I had spent my whole life listening to 'alternative' radio stations and watching 'alternative' video shows (yes, there was a time when non-music TV channels had 'video shows', just like they'd have a 'news broadcast'). This was a time for redemption! A time when my musical tastes were vindicated!
I was bored out of my mind.
Stuck in my university dorm with whiny white males shrieking at me on all sides, I became about as contrary as I could be. I responded by blasting out Neil Diamond and Johnny Cash - before they became cool, mind you, before Rick Rubin had 'rehabilitated' both of them in the minds of 'cool kids'.
I get no credit for my progressive music tastes...
Anyway, I was still very much into new music. There was a lot of new stuff I was digging and exploring at the time - both inside and outside the mainstream. Well, in any case, the 'mainstream/alternative' spectrum had been altered, and first-year university students are obsessed with being as 'alternative' as they can be (not just musically, of course), yet within that range I found myself with pretty catholic musical tastes.
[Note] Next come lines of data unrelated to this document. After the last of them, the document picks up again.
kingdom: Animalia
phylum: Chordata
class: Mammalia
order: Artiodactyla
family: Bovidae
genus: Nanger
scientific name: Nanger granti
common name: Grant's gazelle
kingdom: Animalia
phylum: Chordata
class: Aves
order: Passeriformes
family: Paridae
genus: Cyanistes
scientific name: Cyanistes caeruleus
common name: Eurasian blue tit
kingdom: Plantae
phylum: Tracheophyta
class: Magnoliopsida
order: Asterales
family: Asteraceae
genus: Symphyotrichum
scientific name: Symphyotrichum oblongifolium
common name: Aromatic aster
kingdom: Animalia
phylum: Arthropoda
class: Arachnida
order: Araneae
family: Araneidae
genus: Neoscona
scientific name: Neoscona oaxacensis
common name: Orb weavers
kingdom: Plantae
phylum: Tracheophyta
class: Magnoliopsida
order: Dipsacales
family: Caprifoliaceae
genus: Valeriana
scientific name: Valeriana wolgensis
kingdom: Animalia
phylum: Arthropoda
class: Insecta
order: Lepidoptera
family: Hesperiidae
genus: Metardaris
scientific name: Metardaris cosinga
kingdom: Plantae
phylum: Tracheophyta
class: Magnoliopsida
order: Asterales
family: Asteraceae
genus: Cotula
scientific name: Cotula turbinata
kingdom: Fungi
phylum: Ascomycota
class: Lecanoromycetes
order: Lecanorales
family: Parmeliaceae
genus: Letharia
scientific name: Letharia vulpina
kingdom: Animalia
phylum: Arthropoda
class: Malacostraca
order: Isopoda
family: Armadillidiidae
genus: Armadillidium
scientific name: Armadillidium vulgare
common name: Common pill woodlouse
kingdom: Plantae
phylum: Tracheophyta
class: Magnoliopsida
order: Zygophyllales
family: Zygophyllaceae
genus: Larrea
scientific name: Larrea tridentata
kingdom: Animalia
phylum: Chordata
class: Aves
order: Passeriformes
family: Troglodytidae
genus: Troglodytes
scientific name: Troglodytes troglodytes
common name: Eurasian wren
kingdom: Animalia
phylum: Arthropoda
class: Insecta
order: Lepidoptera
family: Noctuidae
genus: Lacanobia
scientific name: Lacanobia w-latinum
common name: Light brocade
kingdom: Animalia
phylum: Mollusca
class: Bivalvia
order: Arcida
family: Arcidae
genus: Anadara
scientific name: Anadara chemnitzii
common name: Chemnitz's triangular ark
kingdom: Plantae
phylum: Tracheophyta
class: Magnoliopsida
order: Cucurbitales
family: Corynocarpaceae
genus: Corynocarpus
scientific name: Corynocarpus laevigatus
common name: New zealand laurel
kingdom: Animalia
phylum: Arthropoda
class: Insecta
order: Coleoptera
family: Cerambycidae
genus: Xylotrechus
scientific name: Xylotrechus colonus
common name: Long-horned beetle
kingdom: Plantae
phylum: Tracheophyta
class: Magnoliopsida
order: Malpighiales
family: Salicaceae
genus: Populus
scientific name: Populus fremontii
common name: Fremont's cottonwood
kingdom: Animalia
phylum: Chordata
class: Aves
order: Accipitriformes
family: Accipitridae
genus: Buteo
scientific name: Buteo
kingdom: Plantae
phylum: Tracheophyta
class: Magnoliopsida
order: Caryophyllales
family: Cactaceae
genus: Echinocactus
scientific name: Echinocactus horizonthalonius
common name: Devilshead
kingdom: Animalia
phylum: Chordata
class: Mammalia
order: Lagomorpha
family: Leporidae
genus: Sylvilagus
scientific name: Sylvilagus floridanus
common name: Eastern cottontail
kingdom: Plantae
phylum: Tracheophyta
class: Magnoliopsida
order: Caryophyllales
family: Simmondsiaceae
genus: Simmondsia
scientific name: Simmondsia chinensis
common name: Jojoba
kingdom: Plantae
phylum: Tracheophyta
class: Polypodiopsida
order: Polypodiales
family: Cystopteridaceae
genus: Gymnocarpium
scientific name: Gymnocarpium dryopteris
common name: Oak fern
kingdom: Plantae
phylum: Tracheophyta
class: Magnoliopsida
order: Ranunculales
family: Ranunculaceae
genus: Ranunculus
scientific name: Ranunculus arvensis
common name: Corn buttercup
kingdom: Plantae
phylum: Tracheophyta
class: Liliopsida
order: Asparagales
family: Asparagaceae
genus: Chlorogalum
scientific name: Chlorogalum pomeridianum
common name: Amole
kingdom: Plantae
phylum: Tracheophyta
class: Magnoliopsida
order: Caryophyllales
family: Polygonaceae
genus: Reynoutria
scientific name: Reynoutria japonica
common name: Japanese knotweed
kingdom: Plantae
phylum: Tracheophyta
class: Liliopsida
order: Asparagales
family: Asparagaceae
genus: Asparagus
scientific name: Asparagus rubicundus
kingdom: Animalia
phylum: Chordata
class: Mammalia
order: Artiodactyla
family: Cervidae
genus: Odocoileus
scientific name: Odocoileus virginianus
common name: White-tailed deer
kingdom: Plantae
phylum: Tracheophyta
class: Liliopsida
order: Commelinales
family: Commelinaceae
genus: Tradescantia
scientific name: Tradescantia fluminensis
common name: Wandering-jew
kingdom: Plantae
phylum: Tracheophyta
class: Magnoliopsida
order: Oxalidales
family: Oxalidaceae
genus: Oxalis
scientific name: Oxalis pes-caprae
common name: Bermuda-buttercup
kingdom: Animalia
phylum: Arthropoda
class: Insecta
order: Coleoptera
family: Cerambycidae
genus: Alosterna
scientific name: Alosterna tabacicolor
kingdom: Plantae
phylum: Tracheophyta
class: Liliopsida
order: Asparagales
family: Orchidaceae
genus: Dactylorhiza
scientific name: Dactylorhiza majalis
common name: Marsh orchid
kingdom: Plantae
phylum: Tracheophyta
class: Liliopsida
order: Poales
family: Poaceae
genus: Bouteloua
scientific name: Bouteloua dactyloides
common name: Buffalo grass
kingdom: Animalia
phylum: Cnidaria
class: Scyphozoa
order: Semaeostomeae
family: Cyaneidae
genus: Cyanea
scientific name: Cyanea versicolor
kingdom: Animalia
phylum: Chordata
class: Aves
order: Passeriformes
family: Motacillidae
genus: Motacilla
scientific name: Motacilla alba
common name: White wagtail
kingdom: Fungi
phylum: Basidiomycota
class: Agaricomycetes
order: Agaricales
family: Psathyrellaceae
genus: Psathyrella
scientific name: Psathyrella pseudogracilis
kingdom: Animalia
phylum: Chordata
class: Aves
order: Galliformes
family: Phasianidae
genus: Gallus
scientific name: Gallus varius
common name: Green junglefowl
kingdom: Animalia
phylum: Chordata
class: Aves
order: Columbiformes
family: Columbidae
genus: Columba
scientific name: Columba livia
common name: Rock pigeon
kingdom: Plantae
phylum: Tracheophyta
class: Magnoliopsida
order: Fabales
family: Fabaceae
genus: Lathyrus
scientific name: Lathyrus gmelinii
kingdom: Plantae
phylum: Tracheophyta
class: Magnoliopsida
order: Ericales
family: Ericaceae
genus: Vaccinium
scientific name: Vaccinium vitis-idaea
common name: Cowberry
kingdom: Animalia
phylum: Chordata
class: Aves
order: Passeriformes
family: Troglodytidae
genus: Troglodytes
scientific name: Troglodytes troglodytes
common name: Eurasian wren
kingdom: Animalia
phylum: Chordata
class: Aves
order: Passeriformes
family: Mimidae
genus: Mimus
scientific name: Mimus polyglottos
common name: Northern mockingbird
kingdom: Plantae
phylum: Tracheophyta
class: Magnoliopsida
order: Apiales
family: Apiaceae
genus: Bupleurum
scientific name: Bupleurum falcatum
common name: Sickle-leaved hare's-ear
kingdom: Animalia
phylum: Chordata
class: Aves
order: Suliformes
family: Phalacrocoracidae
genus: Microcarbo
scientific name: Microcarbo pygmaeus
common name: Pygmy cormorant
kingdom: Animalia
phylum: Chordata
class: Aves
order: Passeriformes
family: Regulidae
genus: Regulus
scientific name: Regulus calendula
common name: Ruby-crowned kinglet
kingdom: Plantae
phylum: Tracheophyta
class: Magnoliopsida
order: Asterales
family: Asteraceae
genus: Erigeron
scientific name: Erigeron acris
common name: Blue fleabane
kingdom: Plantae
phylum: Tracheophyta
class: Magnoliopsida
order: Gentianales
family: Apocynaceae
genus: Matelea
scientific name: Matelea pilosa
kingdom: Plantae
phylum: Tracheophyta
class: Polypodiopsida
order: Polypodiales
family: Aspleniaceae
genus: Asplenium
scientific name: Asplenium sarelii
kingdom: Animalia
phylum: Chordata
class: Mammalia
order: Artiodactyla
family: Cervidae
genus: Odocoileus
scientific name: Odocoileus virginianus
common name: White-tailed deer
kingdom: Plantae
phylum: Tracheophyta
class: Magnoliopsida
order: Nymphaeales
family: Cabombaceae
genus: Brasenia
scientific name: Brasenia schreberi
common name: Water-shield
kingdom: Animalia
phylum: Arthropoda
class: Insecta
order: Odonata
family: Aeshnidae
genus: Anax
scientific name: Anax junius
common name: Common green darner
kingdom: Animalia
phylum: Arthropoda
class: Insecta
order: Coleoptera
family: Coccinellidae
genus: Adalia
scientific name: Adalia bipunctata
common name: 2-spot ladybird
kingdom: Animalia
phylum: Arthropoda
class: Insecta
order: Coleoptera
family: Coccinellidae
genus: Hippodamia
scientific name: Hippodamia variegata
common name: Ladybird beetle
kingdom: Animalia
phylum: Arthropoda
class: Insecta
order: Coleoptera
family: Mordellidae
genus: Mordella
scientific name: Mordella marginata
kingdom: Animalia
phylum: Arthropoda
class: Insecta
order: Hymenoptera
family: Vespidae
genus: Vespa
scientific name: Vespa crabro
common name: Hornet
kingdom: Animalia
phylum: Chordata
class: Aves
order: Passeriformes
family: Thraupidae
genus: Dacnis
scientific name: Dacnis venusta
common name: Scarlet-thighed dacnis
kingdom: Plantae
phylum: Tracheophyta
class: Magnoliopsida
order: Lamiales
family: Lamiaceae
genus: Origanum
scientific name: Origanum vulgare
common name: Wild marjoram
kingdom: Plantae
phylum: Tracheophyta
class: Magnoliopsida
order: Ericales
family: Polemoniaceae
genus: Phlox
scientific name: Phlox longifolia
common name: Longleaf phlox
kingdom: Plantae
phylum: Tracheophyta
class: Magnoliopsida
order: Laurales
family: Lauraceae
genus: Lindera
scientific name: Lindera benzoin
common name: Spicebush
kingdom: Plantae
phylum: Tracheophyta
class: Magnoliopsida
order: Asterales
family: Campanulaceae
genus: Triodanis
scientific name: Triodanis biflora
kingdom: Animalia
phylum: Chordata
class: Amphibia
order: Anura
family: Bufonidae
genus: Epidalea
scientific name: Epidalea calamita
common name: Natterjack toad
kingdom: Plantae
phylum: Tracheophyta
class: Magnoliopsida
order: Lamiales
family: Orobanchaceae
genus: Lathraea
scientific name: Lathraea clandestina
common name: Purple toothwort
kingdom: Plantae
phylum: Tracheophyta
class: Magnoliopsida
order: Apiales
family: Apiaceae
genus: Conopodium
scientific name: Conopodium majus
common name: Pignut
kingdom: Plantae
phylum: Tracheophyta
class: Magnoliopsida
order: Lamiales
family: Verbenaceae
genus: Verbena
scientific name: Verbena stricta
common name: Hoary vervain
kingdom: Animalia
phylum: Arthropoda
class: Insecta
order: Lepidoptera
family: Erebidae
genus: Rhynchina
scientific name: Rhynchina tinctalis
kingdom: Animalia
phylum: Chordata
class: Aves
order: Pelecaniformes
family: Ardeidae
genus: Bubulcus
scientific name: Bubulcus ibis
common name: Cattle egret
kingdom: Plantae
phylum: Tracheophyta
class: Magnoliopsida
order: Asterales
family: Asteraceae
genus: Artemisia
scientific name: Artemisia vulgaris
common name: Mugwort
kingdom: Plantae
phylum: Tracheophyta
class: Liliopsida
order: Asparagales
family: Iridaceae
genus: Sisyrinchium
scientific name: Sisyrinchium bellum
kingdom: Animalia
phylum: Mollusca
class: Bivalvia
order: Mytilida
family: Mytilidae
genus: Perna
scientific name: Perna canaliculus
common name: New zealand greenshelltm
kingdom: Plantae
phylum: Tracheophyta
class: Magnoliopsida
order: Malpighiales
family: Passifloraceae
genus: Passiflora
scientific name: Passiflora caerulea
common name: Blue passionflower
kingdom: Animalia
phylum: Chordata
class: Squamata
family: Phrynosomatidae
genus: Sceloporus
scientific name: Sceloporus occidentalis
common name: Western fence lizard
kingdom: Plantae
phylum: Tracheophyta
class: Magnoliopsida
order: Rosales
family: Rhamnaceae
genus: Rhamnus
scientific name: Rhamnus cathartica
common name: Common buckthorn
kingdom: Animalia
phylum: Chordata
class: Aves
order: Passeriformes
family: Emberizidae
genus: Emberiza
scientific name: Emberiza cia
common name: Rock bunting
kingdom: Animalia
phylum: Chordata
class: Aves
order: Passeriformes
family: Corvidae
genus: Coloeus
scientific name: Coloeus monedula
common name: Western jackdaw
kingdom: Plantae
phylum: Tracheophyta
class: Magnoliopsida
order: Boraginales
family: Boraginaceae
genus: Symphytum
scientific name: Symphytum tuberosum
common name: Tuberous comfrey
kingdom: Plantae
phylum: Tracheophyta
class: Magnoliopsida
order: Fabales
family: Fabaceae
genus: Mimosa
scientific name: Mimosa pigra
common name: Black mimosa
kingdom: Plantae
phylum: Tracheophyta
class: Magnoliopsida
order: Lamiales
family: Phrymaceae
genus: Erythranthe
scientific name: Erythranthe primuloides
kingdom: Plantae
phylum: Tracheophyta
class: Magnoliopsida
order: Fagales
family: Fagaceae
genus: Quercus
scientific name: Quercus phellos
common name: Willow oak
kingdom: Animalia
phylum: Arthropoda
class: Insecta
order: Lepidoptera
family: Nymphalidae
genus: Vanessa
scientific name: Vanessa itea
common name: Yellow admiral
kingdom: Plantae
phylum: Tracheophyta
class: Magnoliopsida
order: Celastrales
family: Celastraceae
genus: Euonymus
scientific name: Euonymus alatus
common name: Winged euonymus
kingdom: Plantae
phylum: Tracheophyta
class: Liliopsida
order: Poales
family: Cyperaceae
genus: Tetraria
Adam Duritz has found plenty of ways in the years since to annoy the bollocks off of me (dating Jennifer Aniston, for example). Yet this initial volley still inspires me. It's almost Dave Matthews Band or even Spin Doctors, and sooner or later it's bound to soundtrack a beer commercial, yet there is something real and genuine here. Wikipedia claims that Duritz suffers from dissociative disorder. I would have no idea about that, but if it's true, it would make a more than a little sense - or rather, this song might make a little more sense. I've never seen Counting Crows live, and if I've seen a video for this song it doesn't stick in my mind, but I imagine Duritz singing it in a kind of spaced-out reverie. He seems to be well in his own world here, emoting to and about his Dylan-rip-off acquaintance (note: if you're stealing your signature song's archetype from a Bob Dylan song, you might not want to actually say "I want to be Bob Dylan" in your lyrics). He doesn't quite take flight, but you sense that he performs this song without really any awareness of the people around him.
If it's so, that might be creepy, but it taps into something transportative about the best music that I constantly find myself looking for. Music should send the listener somewhere. It needn't send the performer somewhere, but if it does, it can create a bond between listener and performer - a bond, of course, later undone if the performer happens to be kind of a wanker. Adam Duritz is, clearly, speaking a load of rubbish here about whatever comes into his head ("Grey is my favourite colour; I felt so symbolic yesterday. If I knew Picasso, I would find myself a grey guitar and play") and I imagine listening to a dozen songs just like "Mr. Jones" would be a fresh hell. Yet as a one-off, as a novelty, "Mr. Jones" still works.